In 1940 Vladimir Vernadsky, a world-renowned geochemist and extraordinarily outspoken observer, noted in his diary: ‘For the last twenty years no one has had the feeling that the regime is stable.’ Did Schlögel choose 1937 because that year represents in concentrated form all the tensions in the Soviet version of modernity? Or does he see it as a tipping point? On reading the transcripts of the Moscow show trials, he finds himself hearing ‘the roaring and cracking sounds you hear when a whole world collapses, the grinding noises when an entire nation is shifted onto a new track’.

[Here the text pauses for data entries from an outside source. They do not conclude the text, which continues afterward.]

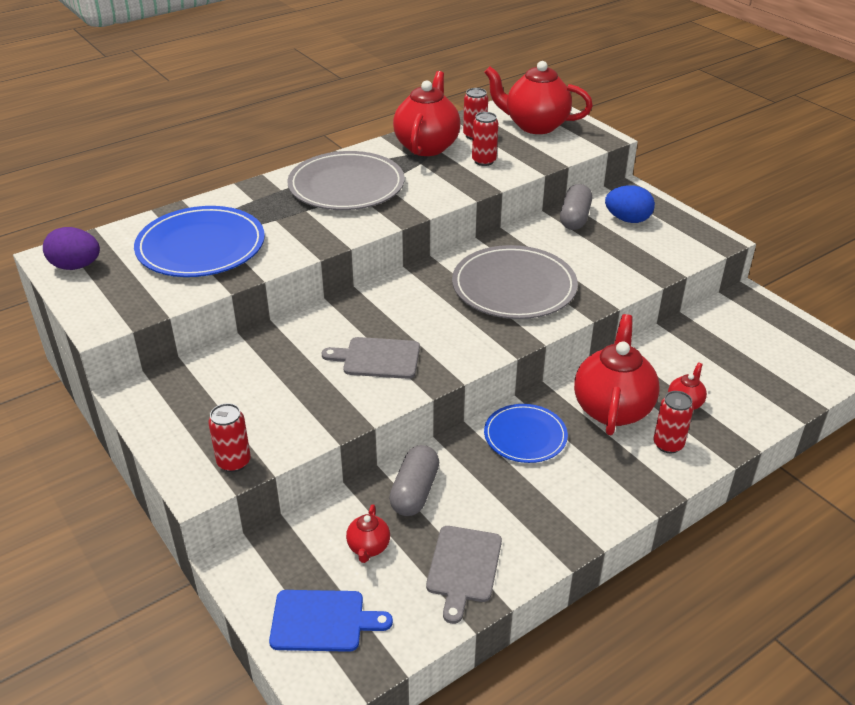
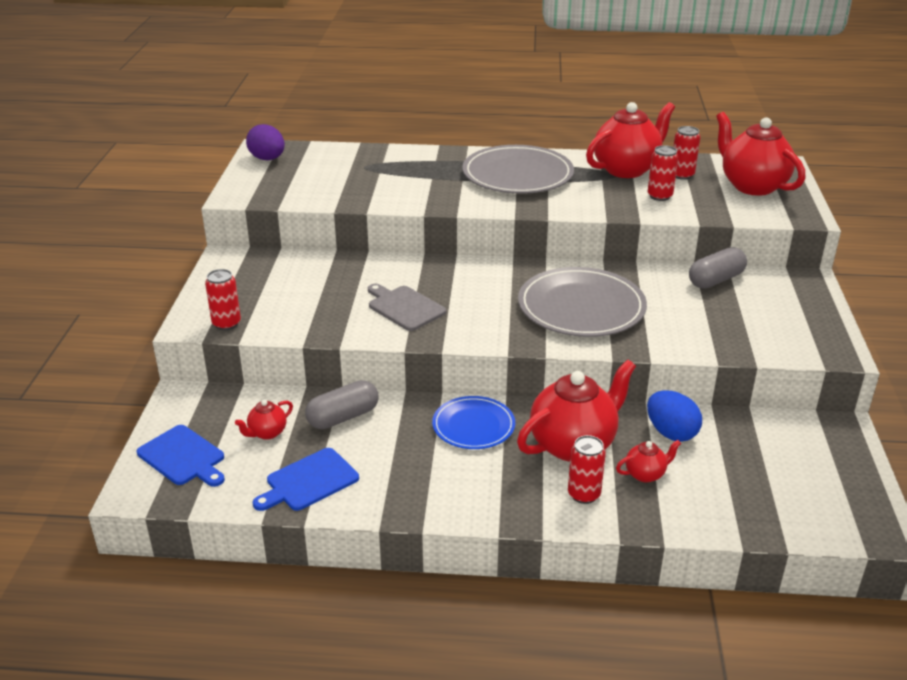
camera: 40 degrees right, 5 degrees down
blue plate [134,206,265,277] -> none
grey cutting board [426,526,502,624] -> blue cutting board [253,448,359,511]
blue egg [605,185,655,223] -> blue egg moved to [647,390,702,442]

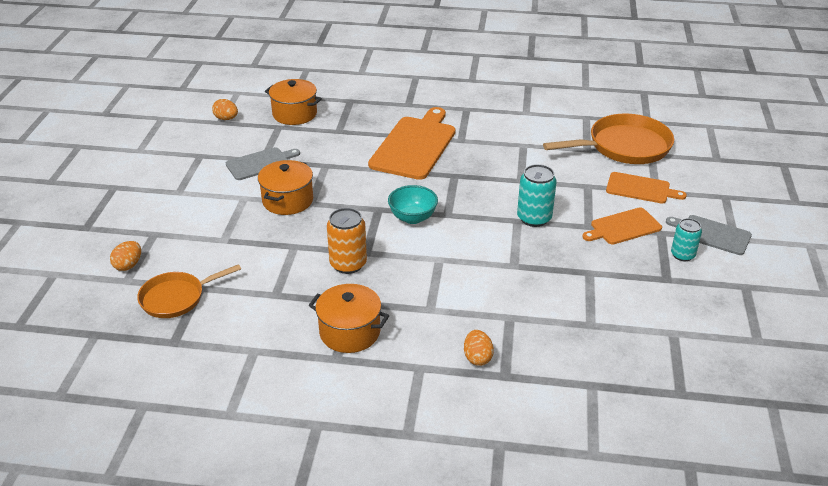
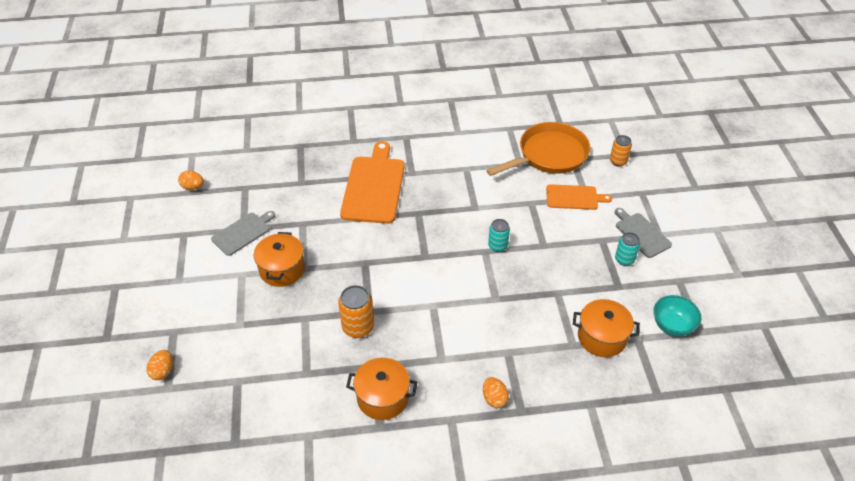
camera: 15 degrees left, 10 degrees up
orange pan [137,264,241,318] -> none
orange pot [265,79,322,125] -> orange pot moved to [573,299,640,357]
turquoise bowl [388,185,438,224] -> turquoise bowl moved to [654,295,701,337]
turquoise can [517,164,557,227] -> turquoise can [488,219,510,252], size x0.67
orange cutting board [582,207,662,244] -> none
grey cutting board [666,215,752,255] -> grey cutting board turned 45 degrees clockwise [615,208,672,258]
none -> orange can [610,135,632,167]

The metaphor is telling. A world had collapsed, a nation had been wrenched onto a new track – but where that track led was unclear. In his diary for 1941, Vernadsky placed his hopes on the aftermath of the war that had just begun. Schlögel denies that the Terror contains its own narrative resolution: it may be possible to say what caused 1937, but it’s much harder to say what it brought into being. The bewildering fact is that it would soon be swamped in the national consciousness by a cataclysm whose death toll was perhaps ten times as high. Anything approaching a ‘steady state’ for Soviet socialism would have to wait at least another decade. Perhaps the most terrifying thing about 1937, Schlögel suggests at the end, is that it leads nowhere.